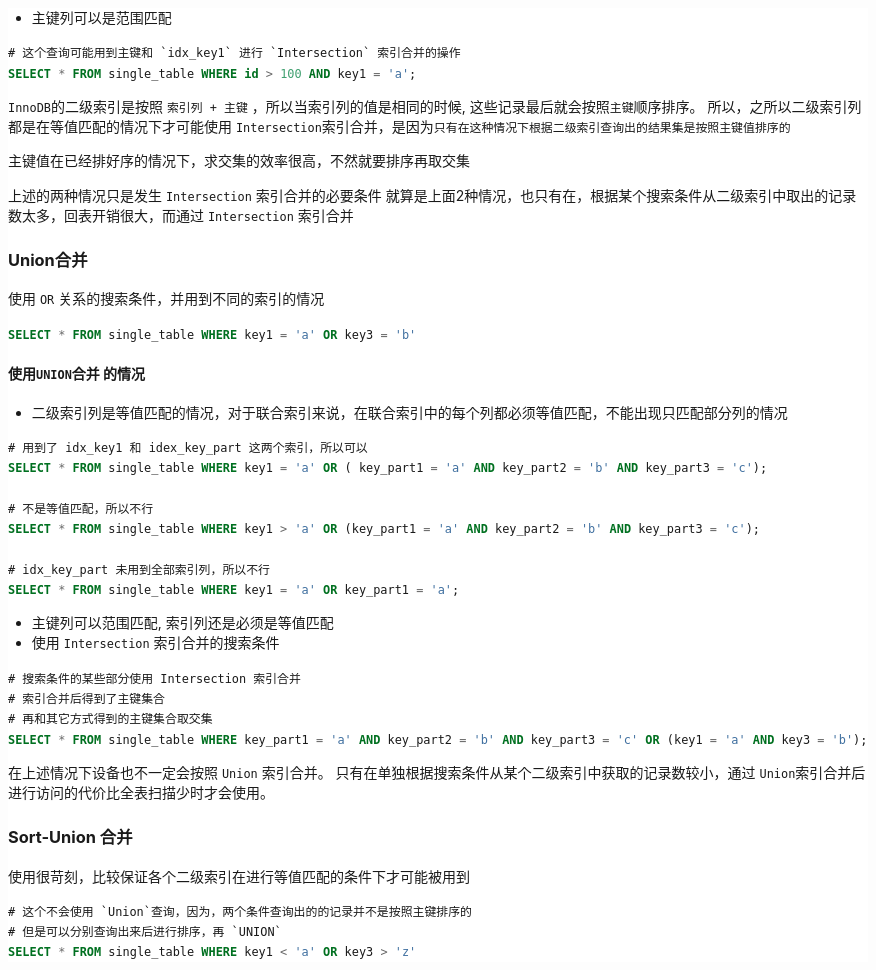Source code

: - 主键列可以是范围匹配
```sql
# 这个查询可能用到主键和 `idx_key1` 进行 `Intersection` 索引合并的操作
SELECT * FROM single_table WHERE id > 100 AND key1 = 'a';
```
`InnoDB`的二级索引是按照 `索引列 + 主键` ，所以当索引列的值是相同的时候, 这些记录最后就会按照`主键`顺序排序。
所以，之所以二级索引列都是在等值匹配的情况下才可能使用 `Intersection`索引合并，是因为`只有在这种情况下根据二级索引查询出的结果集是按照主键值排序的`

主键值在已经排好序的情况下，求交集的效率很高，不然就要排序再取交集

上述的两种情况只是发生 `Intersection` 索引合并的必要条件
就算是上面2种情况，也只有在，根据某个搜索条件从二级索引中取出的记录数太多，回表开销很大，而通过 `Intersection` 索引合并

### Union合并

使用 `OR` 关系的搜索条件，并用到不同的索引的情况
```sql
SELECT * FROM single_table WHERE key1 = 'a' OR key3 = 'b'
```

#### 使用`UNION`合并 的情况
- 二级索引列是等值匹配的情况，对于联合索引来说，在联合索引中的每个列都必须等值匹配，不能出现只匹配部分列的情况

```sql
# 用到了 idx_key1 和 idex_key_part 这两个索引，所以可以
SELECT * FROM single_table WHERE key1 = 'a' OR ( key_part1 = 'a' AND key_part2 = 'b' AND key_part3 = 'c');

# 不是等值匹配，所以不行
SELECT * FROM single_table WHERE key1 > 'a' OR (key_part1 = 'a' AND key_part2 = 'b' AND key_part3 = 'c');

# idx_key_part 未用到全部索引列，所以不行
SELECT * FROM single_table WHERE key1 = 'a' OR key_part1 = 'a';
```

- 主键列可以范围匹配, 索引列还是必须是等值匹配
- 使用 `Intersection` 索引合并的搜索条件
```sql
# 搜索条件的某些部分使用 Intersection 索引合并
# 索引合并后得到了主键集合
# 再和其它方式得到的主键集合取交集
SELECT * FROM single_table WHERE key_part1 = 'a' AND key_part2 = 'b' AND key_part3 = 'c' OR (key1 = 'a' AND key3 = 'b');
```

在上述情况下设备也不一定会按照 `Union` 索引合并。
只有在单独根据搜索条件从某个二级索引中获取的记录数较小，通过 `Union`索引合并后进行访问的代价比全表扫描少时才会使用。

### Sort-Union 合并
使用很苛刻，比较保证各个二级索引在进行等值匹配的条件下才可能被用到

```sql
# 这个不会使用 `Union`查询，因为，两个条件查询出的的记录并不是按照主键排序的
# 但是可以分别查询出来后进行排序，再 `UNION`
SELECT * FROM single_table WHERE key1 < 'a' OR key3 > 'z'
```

■ ■ ■ ■ ■ ■ ■

**WORK TASK:** Look over the entries above. Copy every line that contains the word "WHERE".

**SOLUTION TO THIS EXERCISE:**
SELECT * FROM single_table WHERE id > 100 AND key1 = 'a';
SELECT * FROM single_table WHERE key1 = 'a' OR key3 = 'b'
SELECT * FROM single_table WHERE key1 = 'a' OR ( key_part1 = 'a' AND key_part2 = 'b' AND key_part3 = 'c');
SELECT * FROM single_table WHERE key1 > 'a' OR (key_part1 = 'a' AND key_part2 = 'b' AND key_part3 = 'c');
SELECT * FROM single_table WHERE key1 = 'a' OR key_part1 = 'a';
SELECT * FROM single_table WHERE key_part1 = 'a' AND key_part2 = 'b' AND key_part3 = 'c' OR (key1 = 'a' AND key3 = 'b');
SELECT * FROM single_table WHERE key1 < 'a' OR key3 > 'z'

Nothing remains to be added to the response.